Is Apple Doing All It Can to Beat Vista?
aalobode writes "The New York Times is running an article on the narrowing window that Apple has for beating Microsoft's Vista. According the Times, not enough has been done to capitalize on the Mac user experience versus the 'world of hurt that is Vista'. It also points out that that restructuring of Apple leaves ambiguities about Apple's exact commitment to the computer end of its business. The article calls MS Vista's certified vendors, developers and driver writers a flywheel that takes a while coming up to speed - and then becomes unstoppable."

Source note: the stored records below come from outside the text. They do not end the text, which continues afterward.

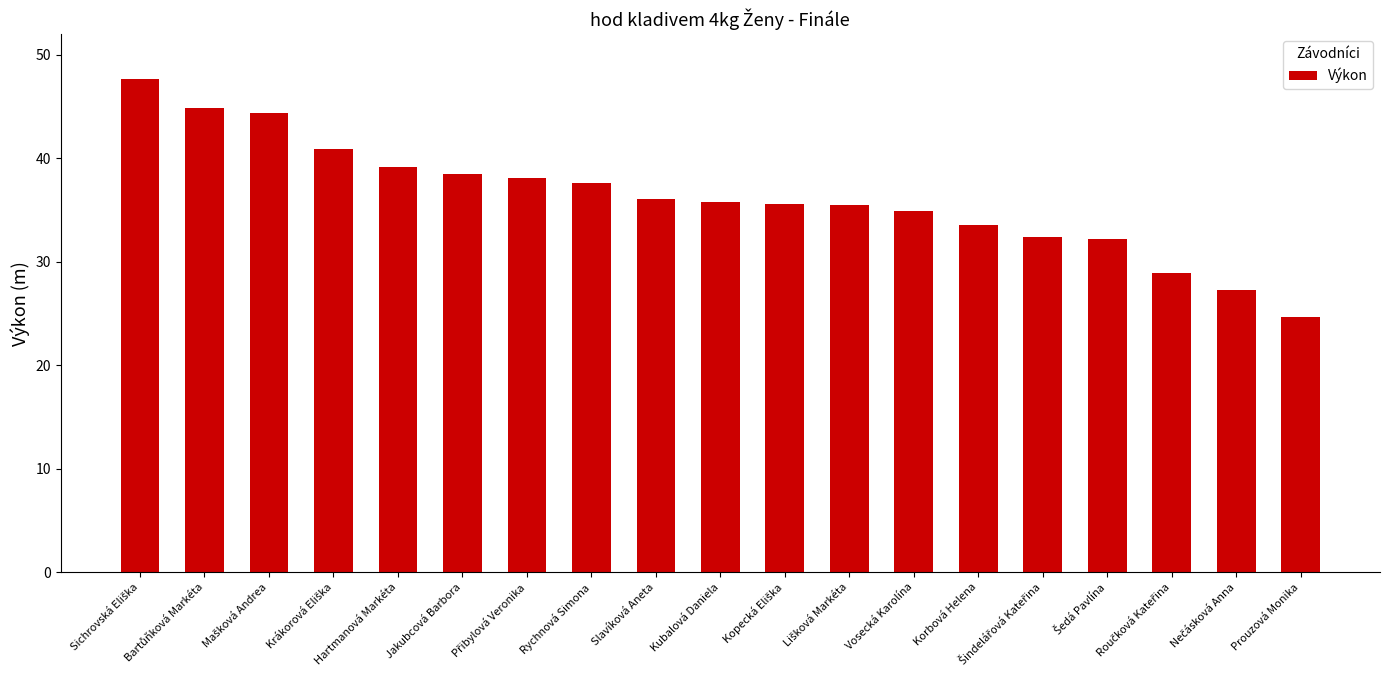

What is the label of the 9th bar from the left?

Slavíková Aneta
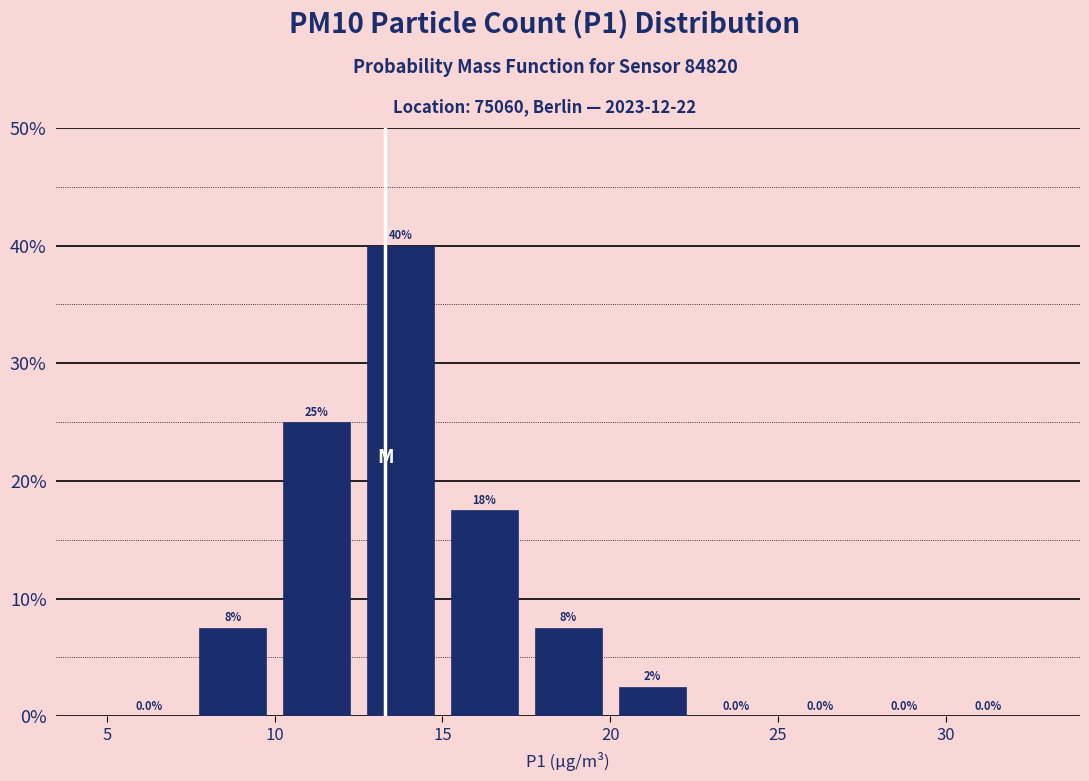

Over which range of the x-axis is the bar tallest?

12.5 to 15.0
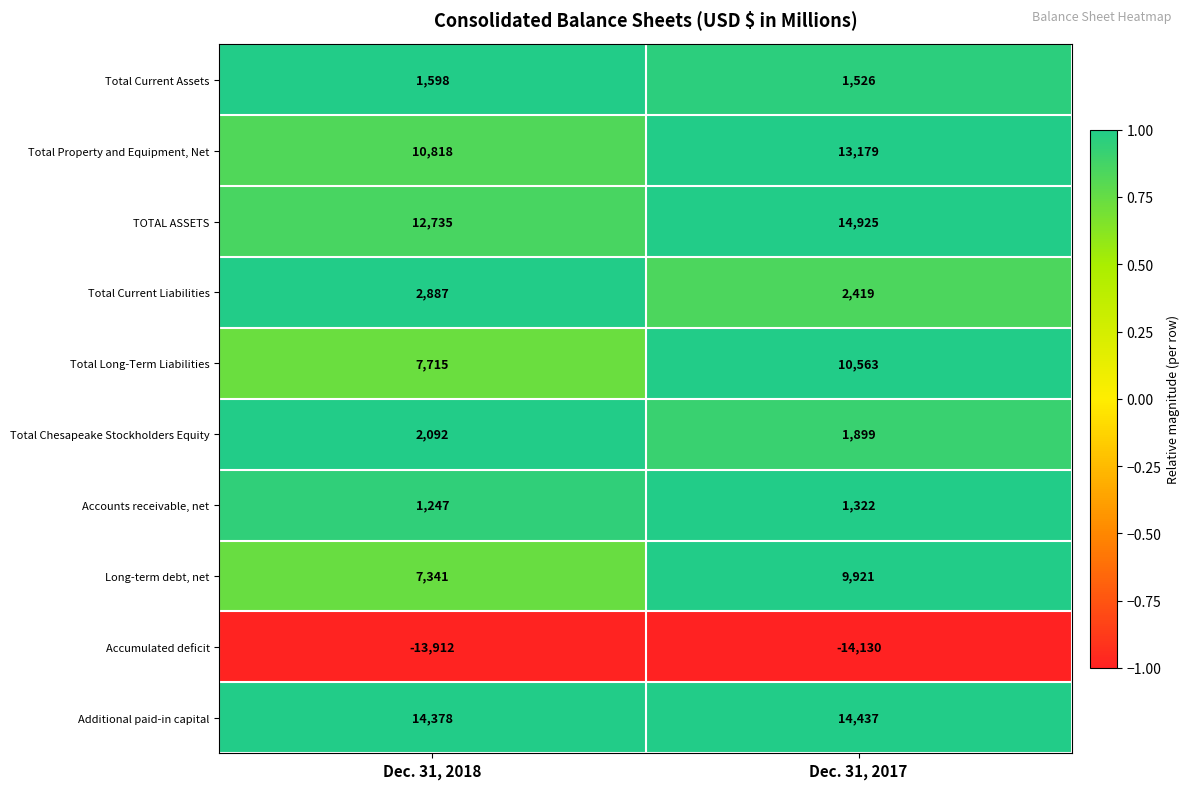

At which category is the sum across all series the highest?

Dec. 31, 2017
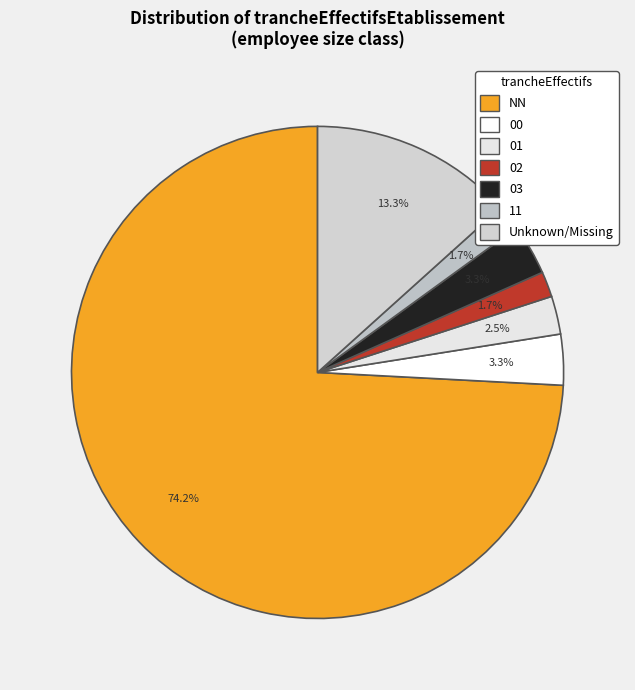

Count the number of slices in the pie.

7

Vista is the worst thing I've ever installed on a PC. I have a quite high end system. Core 2 Duo running at 3.2Ghz with 2GB ram. Still after a few months use I struggle with constantly disc swapping and 5 minutes waiting everytime I alt-tab out games, for example Warcraft 3. After a week without a reboot Vista use 1.8GB of memory. Some is probably caching, however as I said I struggle with a lot of swapping to the disc and a reboot of Vista helps A LOT!
:(
In two years people will say that 2GB ram for Vista is minimum, and recommended amount of memory is 8GB ram(No I'm not joking). It's like when WinXP was released, 128MB was minimum, and recommended was 512MB. Today it's 256MB minimum and 1GB recommended.
My laptop with WinXP and 512MB ram is way more responsive than my desktop with Vista and 2GB ram
The only thing Apple needs is more (especially high end)games and I'm sure people will get a Mac next time. Imagine if Crysis were only to be released on a Mac!
"Huge opportunity dooms Apple (Again!)"
Their main claim to doom is that people can't put their hands on a Mac in a retail setting. That's neither true nor relevant. There are plenty of places to put you hands on a Mac. The value of that five minutes of exposure is also debatable.
I don't know much about the author but a quick review shows he's not an advocate of freedom or even choice. The more I dig, the worse it gets. He seems to like M$ and has book titles like, "The Microsoft Way: The Real Story of How the Company Outsmarts Its Competition". Other major titles show equal lack of insight or forsight. It's amazing that the NYT would listen to someone like that, but hey he's a business professor who lives in San Jose, so he must know something ... right?
DMCA, Hollings, Palladium. What might have sounded like paranoia is now common sense.